Thanks tkurki and stripydog (signal k and kplex developers) for going into this issue.
(2018-08-06, 11:11 PM)stripydog Wrote: [ -> ]Undesirable behaviour for sure but this isn't so much a bug as a condition which wasn't anticipated (no outputs to write and repeated reconnections)
Short of a complete rewrite (yes, yes, kplex two-dot-oh) I can think of a couple of ways to mitigate against the problem we saw here: make keepalives work where kplex is a server (rather than a client) or provide an option to output some kind of heartbeat (proprietary sentence which should be ignored by receivers). All comment/suggestionsgratefully received (but not guaranteed to be acted upon :-)

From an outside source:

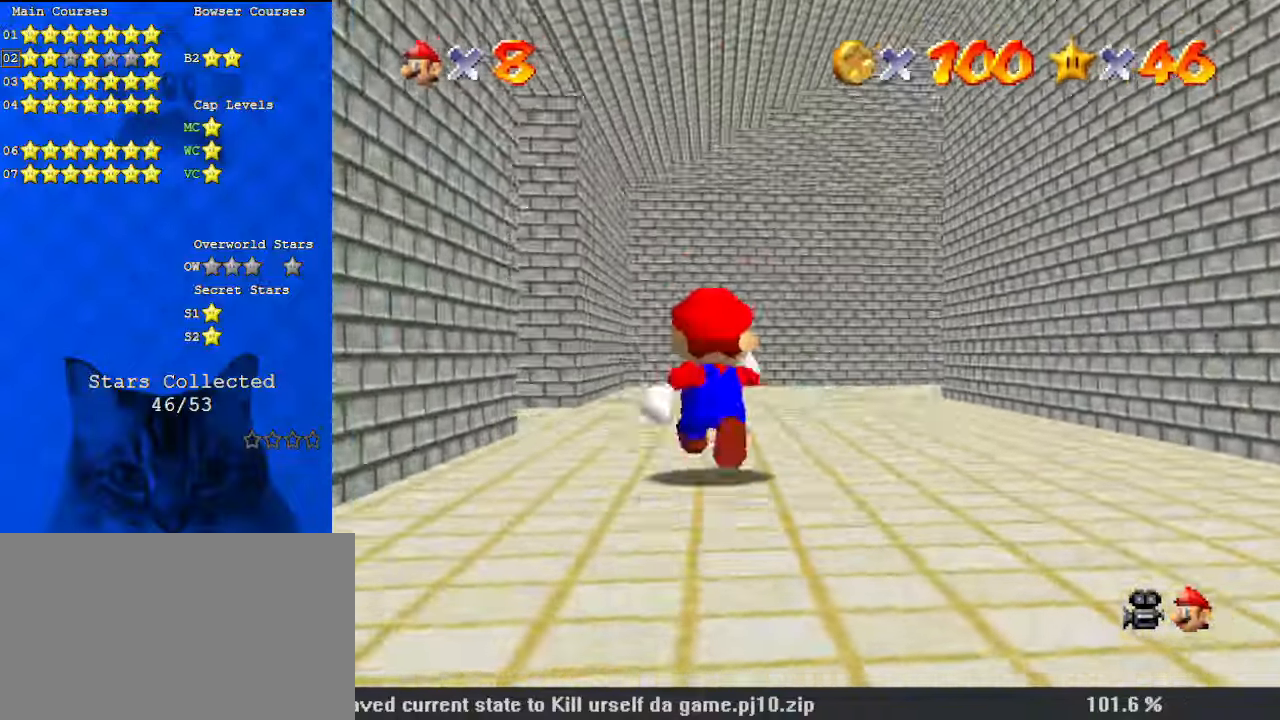
{"keys": ["up"], "events": [[67, "c", "up"], [200, "d", "down"], [300, "d", "up"], [300, "right", "down"], [434, "right", "up"]]}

(2018-08-07, 09:34 PM)stripydog Wrote: [ -> ]Short of a complete rewrite (yes, yes, kplex two-dot-oh) I can think of a couple of ways to mitigate against the problem we saw here: make keepalives work where kplex is a server (rather than a client) or provide an option to output some kind of heartbeat (proprietary sentence which should be ignored by receivers). All comment/suggestionsgratefully received (but not guaranteed to be acted upon :-)
So the easiest way is a proprietary sentence which should be ignored by receivers. Is it a good idea to do it in OpenPlotter or do you want to add one in kplex?
(2018-08-07, 09:34 PM)stripydog Wrote: [ -> ] (2018-08-06, 11:11 PM)stripydog Wrote: [ -> ]Undesirable behaviour for sure but this isn't so much a bug as a condition which wasn't anticipated (no outputs to write and repeated reconnections)
Short of a complete rewrite (yes, yes, kplex two-dot-oh) I can think of a couple of ways to mitigate against the problem we saw here: make keepalives work where kplex is a server (rather than a client) or provide an option to output some kind of heartbeat (proprietary sentence which should be ignored by receivers). All comment/suggestionsgratefully received (but not guaranteed to be acted upon :-)
FYI I am going to remove the disconnect-on-idle behavior in SK server anyway. That should make this particular interaction go away.
Outputting bogus heartbeats seems like a kludge to me - the client doesn't need them, this is kplex internal. How about a watchdog thread that closes connections that the client has closed (that are in CLOSE_WAIT), no matter what?